John Alonzo is the film's director of photography and he has worked on other notable films like Scarface and Harold and Maude. I truly enjoyed what he has done for those films, and judging from those and this film, it seems that he is a man who truly understands a director's vision. His films rarely looks the same, and this is because every director has a different vision on what their films would look like. Chinatown may be a period piece but Polanski never wanted the film to feel ultra stylish or pay too much homage to the look of the period, instead he wanted the photography to support the film's story. As Polanski has the film following the protagonist throughout the film, Alonzo has the camera following our character from behind kind of like we are investigating the case with him. Sometimes, Alonzo allows us to see things from Gitties' perspective like when he looks through the binoculars, subtly having the audience be put in his shoes. There are a few moments where Alonzo truly captures a time and place that has passed by us, by having the costumes and production design show off a sense of nostalgia.

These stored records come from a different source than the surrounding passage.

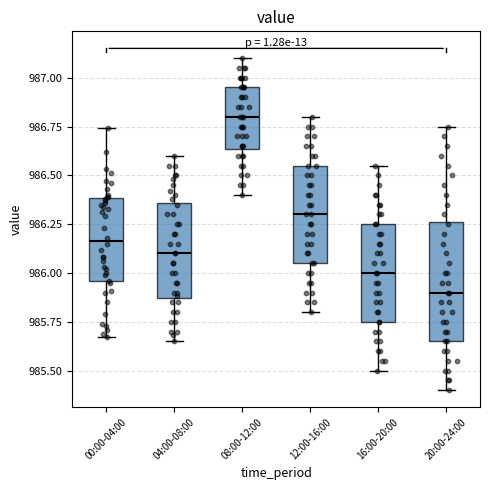

Reading left to right, transcribe this box plot: for each box, give where its median line is, the range the box spans, and where its two whiskers end, as read against the y-axis. The values are not printed on the chart, so give them approximately, as read against the axis.

00:00-04:00: median 986.15, box 985.95 to 986.40, whiskers 985.65 to 986.75
04:00-08:00: median 986.10, box 985.85 to 986.35, whiskers 985.65 to 986.60
08:00-12:00: median 986.80, box 986.65 to 986.95, whiskers 986.40 to 987.10
12:00-16:00: median 986.30, box 986.05 to 986.55, whiskers 985.80 to 986.80
16:00-20:00: median 986.00, box 985.75 to 986.25, whiskers 985.50 to 986.55
20:00-24:00: median 985.90, box 985.65 to 986.25, whiskers 985.40 to 986.75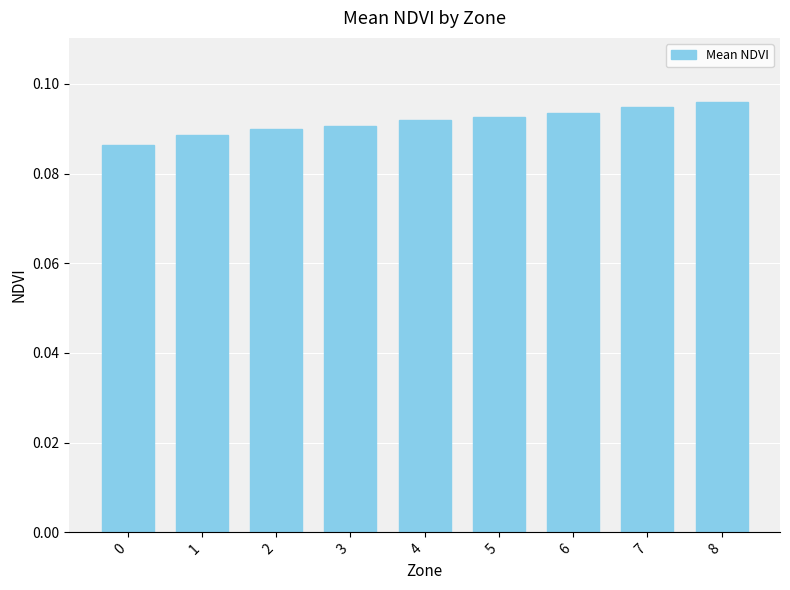

The value at 3 is 0.0. True or false?

False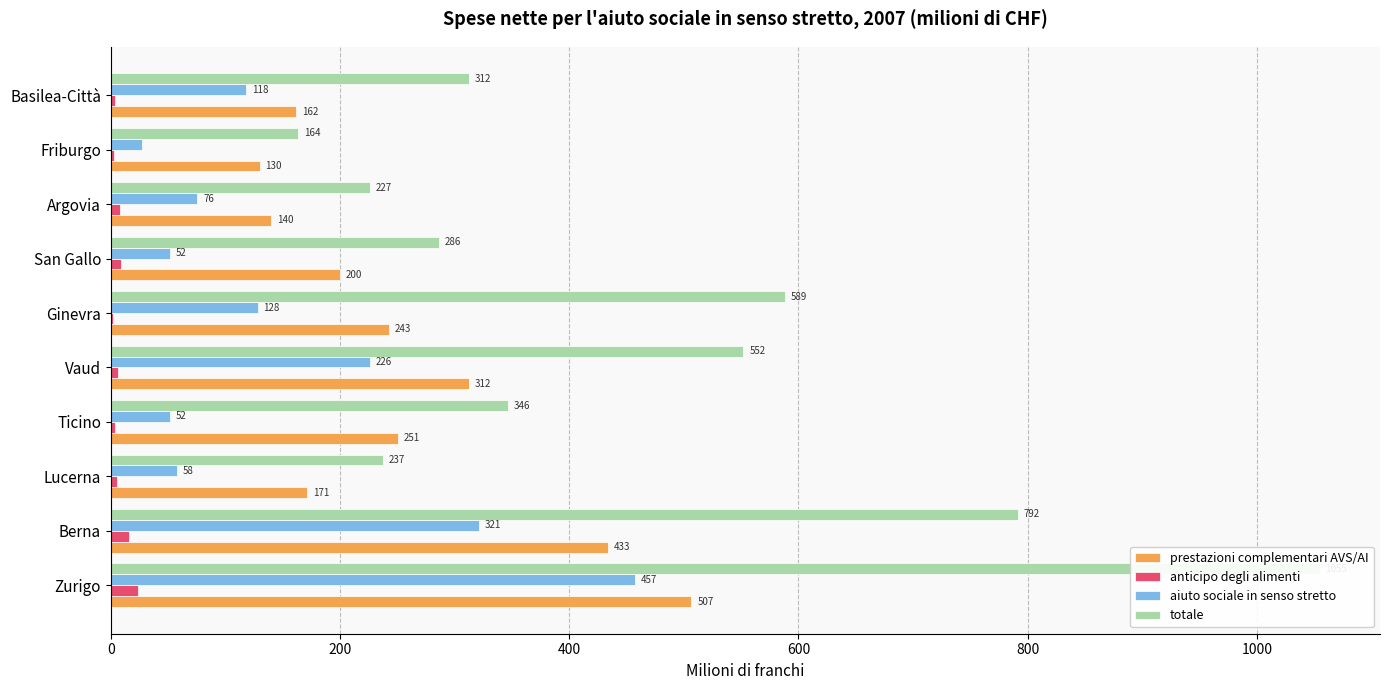

Are the bars horizontal?

Yes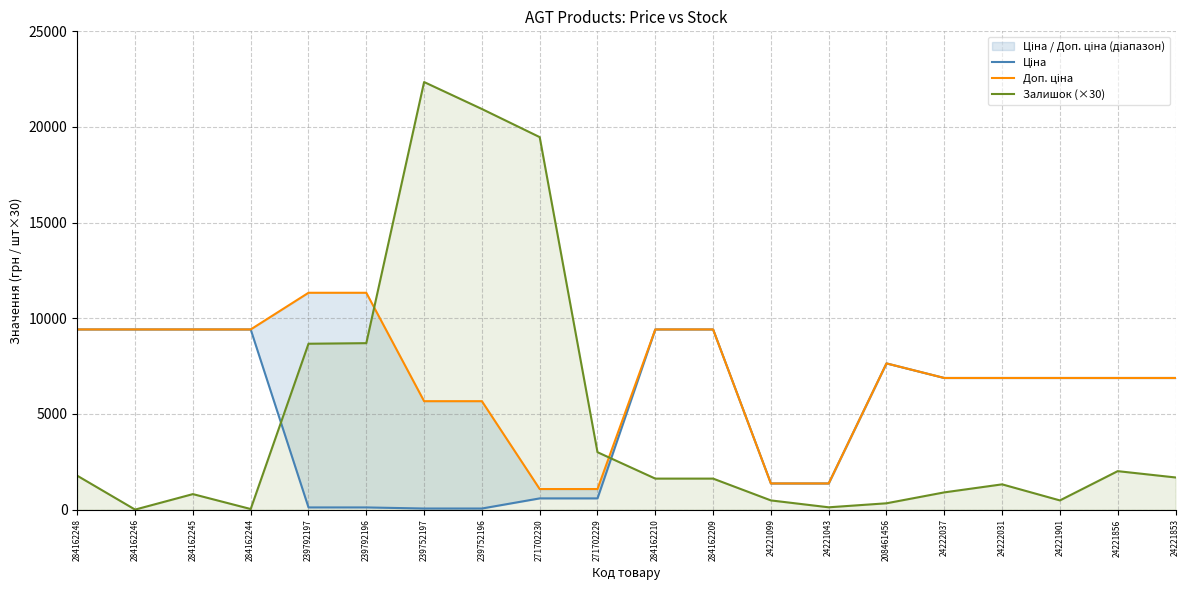

Does the chart have visible grid lines?

Yes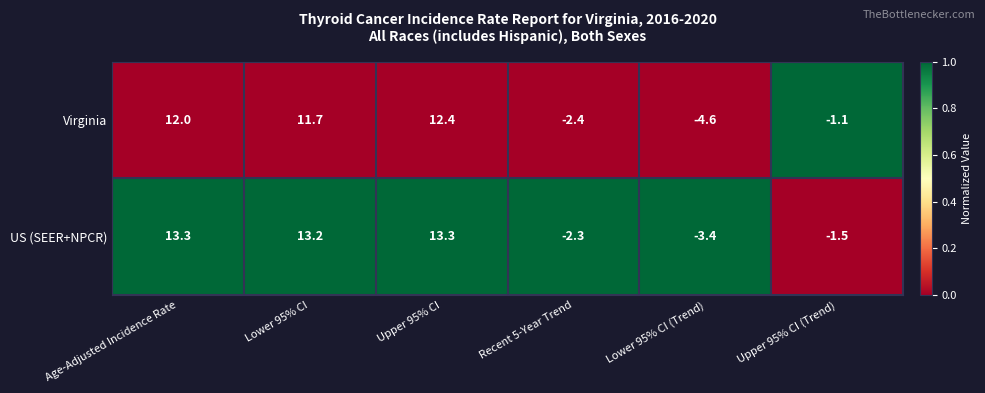

At which category does the chart reach its minimum across all series?

Lower 95% CI (Trend)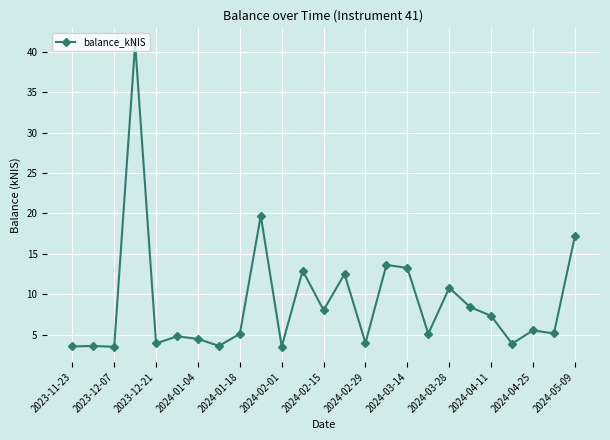

What is the difference between the maximum and minimum values?

37.6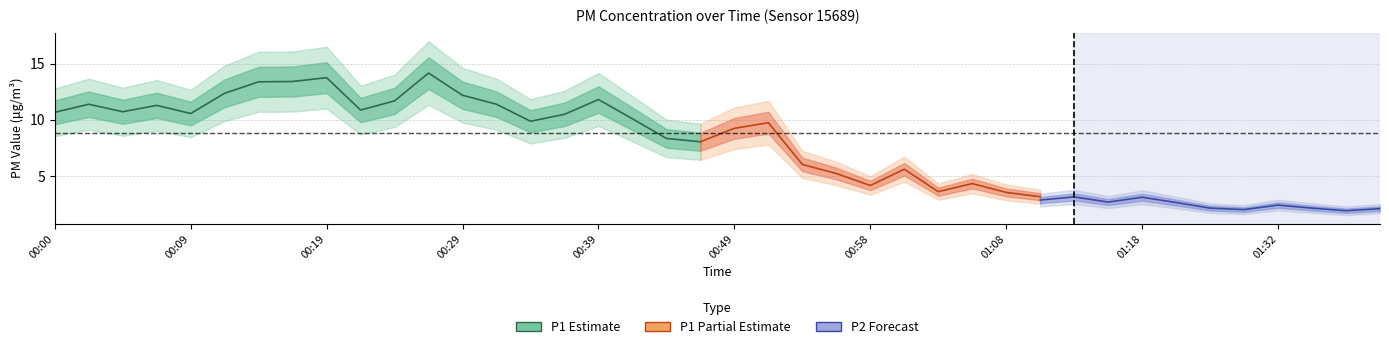

Between 00:34 and 01:06, which series saw the biggest shift?

P1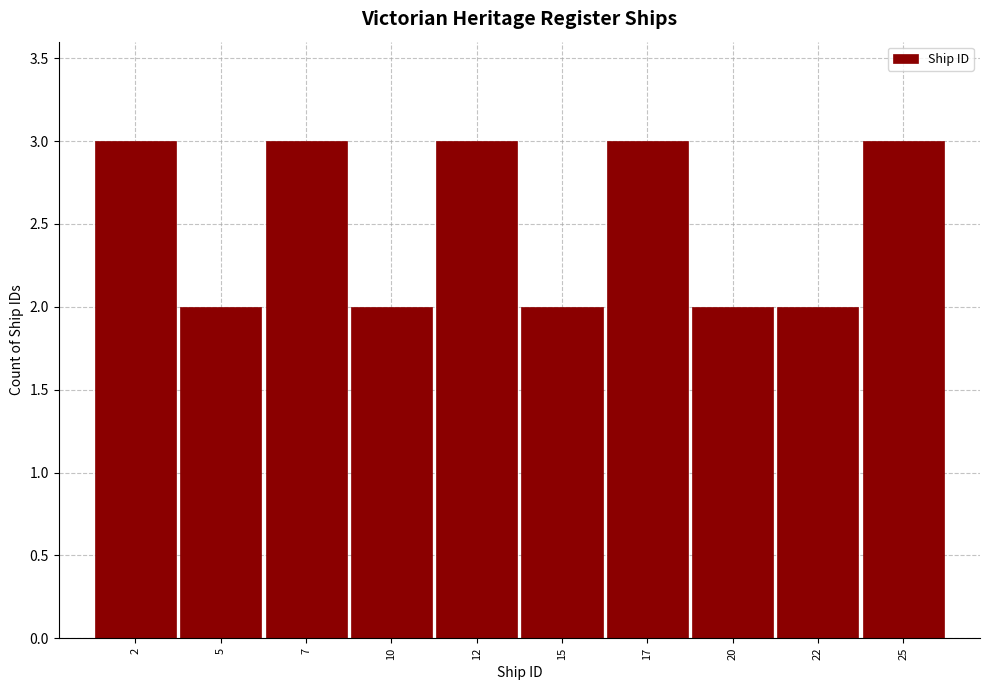

Reading left to right, transcribe this chart: for each bar, give the range it covers on the x-axis and its height. The values are not printed on the chart, so give them approximately, as read against the axis.

1.0 to 3.5: 3
3.5 to 6.0: 2
6.0 to 8.5: 3
8.5 to 11.0: 2
11.0 to 13.5: 3
13.5 to 16.0: 2
16.0 to 18.5: 3
18.5 to 21.0: 2
21.0 to 23.5: 2
23.5 to 26.0: 3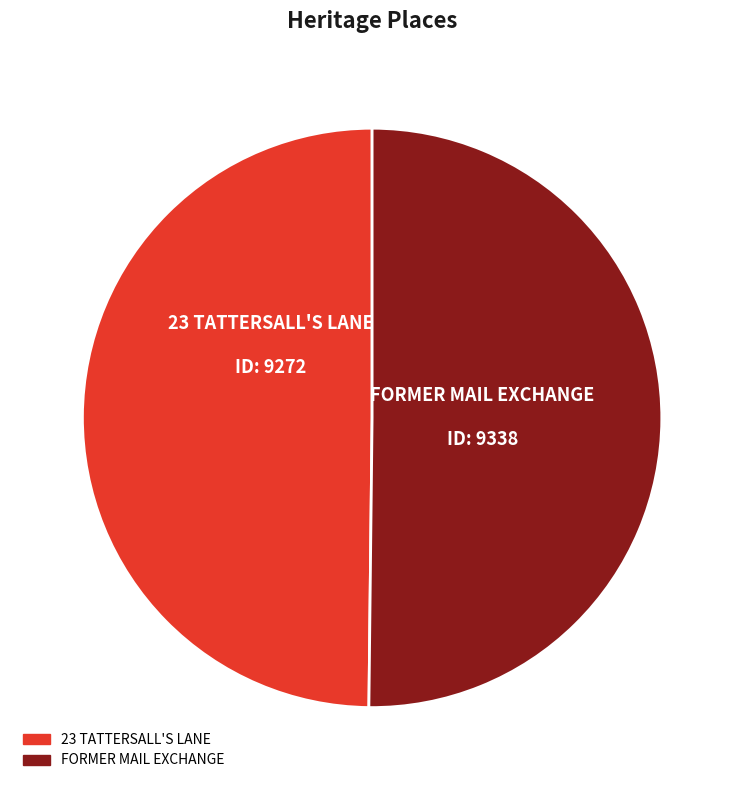

Is it true that FORMER MAIL EXCHANGE is 60% of the pie?

False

The film's score was created by Jeff Goldsmith who has worked extensively on a large number of films, with some regarded as classics. Chinatown is one of those classics. Goldsmith's score in Chinatown is a nice throwback to the films during the height of the noir genre. The score creates this sensuality and sorrow due to the trumpets and piano. It truly creates a presence when it comes on. Polanski and Goldsmith has limited their use of the score though, only appearing in brief moments, casually not getting in the way of the dialogue. It is more used as a mood amplifier, in order for the scene to feel more than what it is.

The film's acting was great with Jack Nicholson giving a stand out performance. Nicholson was able to convey a man who is experienced in his profession and subtly carrying a sense of weight that seems to still haunt him. Faye Dunaway was great as Evelyn Mulwray. Dunaway, like Nicholson, plays off as someone who has a dirty past but she gives off more a sense of paranoia as if the walls were closing in on her. We can really see that there is more behind her words and her subtle reactions to certain moments or questions truly sells her acting. John Huston and Perry Lopez were also great in their supporting roles.

Chinatown's screenplay truly sells the film, even if I don't completely find every single detail of it very interesting. All the other components of the film are present to support the film's plot and overall they have done a wonderful job. I am torn whether I prefer this than Rosemary's Baby but even if the other fares better on me in the future, I still can't deny that this is a great film.
May 14, 2013
I have to admit that I didn't find this film all that great, it was just good.
January 13, 2012
Great noir. Must see. Jack at his best.